The New York Department of Public Service and Charter Communications have reached a proposed agreement to resolve a long-standing broadband deployment dispute. The agreement still must await a 60-day public comment period and must be reviewed and approved by the New York Public Service Commission (PSC). The Charter, New York broadband deployment dispute dates back to the cable company’s 2016 acquisition of Time Warner Cable.
The New York PSC imposed broadband buildout requirements as a condition of acquisition approval and, according to the PSC, Charter repeatedly failed to meet those requirements, which had specific buildout deadlines.
The proposed settlement calls for Charter to expand its network to provide high-speed broadband service to 145,000 residences and businesses in upstate New York and to pay an additional $12 million to expand broadband to additional unserved and underserved locations. The 145,000 residences and businesses would have to receive service by by September 30, 2021, according to a statement released by the New York PSC.

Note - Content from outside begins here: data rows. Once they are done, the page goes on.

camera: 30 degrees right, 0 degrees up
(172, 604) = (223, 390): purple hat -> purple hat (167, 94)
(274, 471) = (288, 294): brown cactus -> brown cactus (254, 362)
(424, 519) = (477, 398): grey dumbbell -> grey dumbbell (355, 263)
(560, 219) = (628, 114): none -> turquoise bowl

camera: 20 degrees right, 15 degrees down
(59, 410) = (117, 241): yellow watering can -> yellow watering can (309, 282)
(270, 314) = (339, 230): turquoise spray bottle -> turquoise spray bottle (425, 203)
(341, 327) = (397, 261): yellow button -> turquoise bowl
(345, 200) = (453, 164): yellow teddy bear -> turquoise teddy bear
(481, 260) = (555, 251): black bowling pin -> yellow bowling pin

Charter, New York Broadband Deployment Dispute
After first imposing $3 million in fines on Charter for missing broadband deployment deadlines, the New York PSC last July gave the cable company 60 days to cease operations in the state and find a buyer for its New York business, which serves two million customers. That deadline was subsequently extended, but the threat of being expelled from the state still hangs over Charter’s head, according to a report from Multichannel News.

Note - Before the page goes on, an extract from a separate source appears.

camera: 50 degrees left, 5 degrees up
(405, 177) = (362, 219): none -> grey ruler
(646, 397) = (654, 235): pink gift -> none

The conditions of the Time Warner Cable acquisition required Charter to upgrade existing broadband service in New York state to speeds of 100 Mbps statewide by the end of 2018 and to 300 Mbps by 2019. In addition, the cable company agreed to build out service to 145,000 unserved or underserved residences and businesses in the state within four years of the closing of the transaction.
According to the New York PSC, Charter missed interim buildout deadlines scheduled for June 18, 2018.

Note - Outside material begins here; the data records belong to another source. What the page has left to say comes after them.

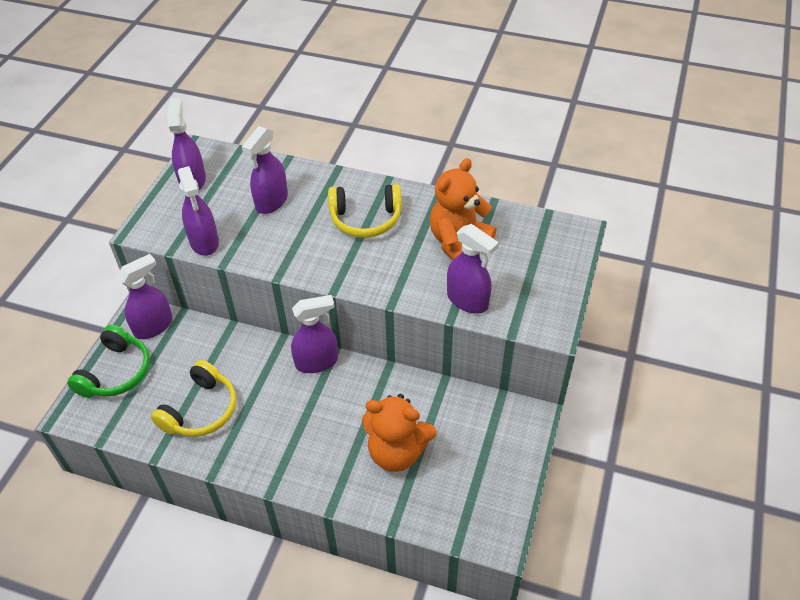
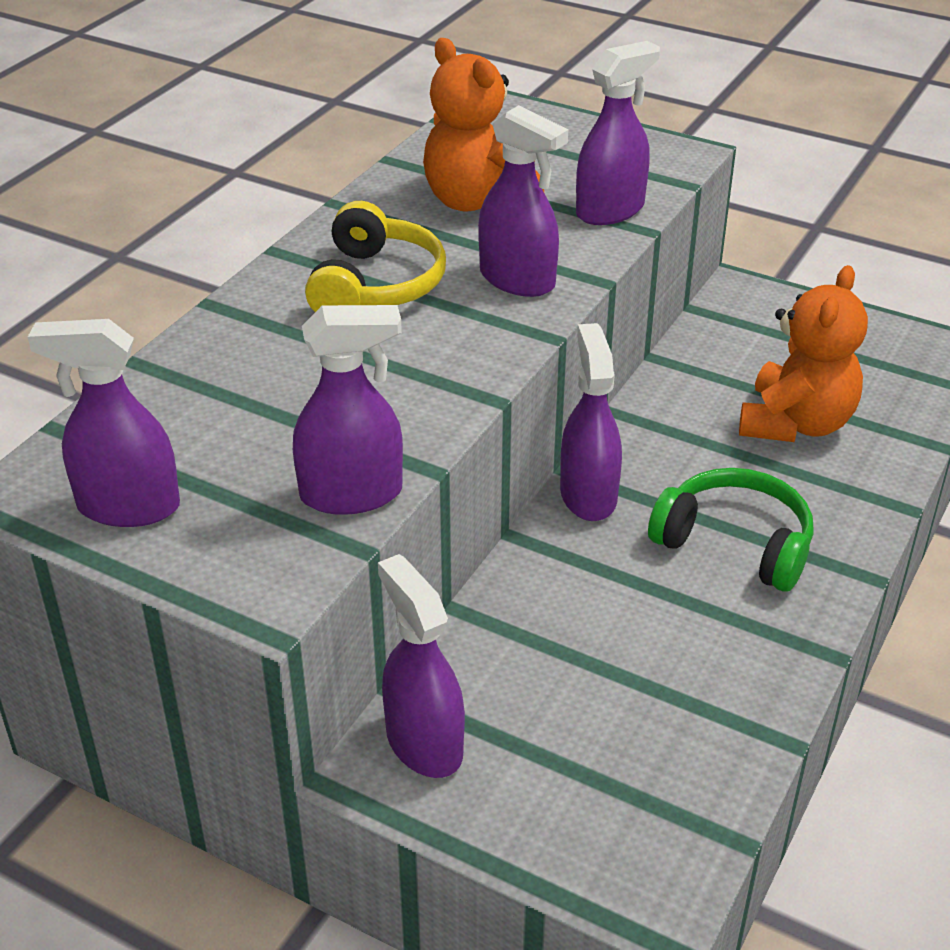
camera: 80 degrees left, 10 degrees down
(116, 372) = (548, 815): green headphones -> green headphones (735, 543)
(201, 410) = (679, 666): yellow headphones -> none
(271, 202) = (267, 393): purple spray bottle -> purple spray bottle (518, 280)

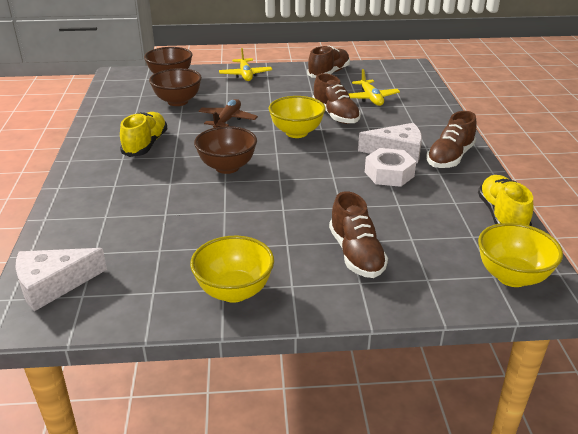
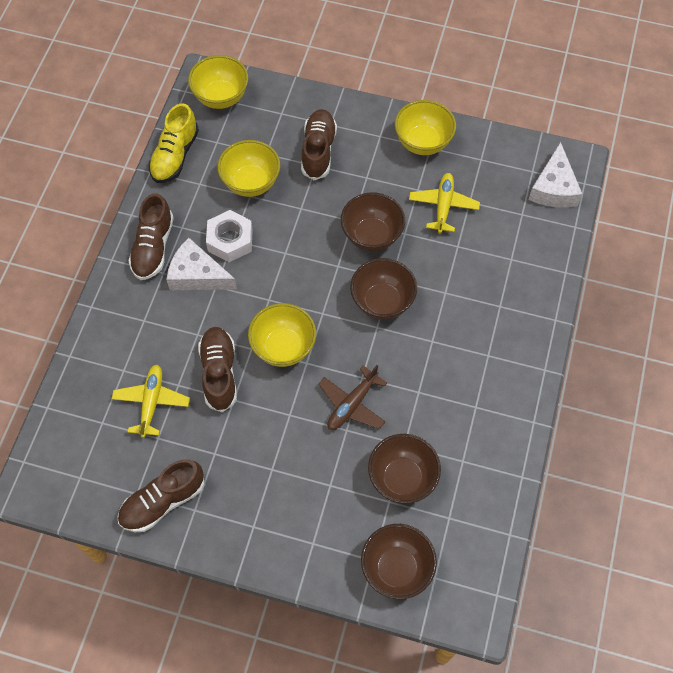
camera: 160 degrees left, 30 degrees up
(53, 284) = (554, 188): white cheese -> white cheese turned 105 degrees clockwise
(145, 145) = (459, 376): yellow shoe -> none
(245, 75) = (284, 539): yellow plane -> yellow plane (443, 206)
(257, 203) = (371, 236): none -> brown bowl
(406, 213) = (251, 183): none -> yellow bowl
(450, 158) = (153, 247): brown shoe -> brown shoe turned 135 degrees clockwise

Charter attributed construction delays to utility pole owners. According to Charter, those companies were slow in approving applications from Charter to use the poles. But that argument apparently didn’t sway the New York PSC, which said pole owners had processed tens of thousands of pole applications from Charter.
The $12 million additional investment that Charter has proposed to make would be a new buildout requirement not included in the initial conditions of the Time Warner Cable deal.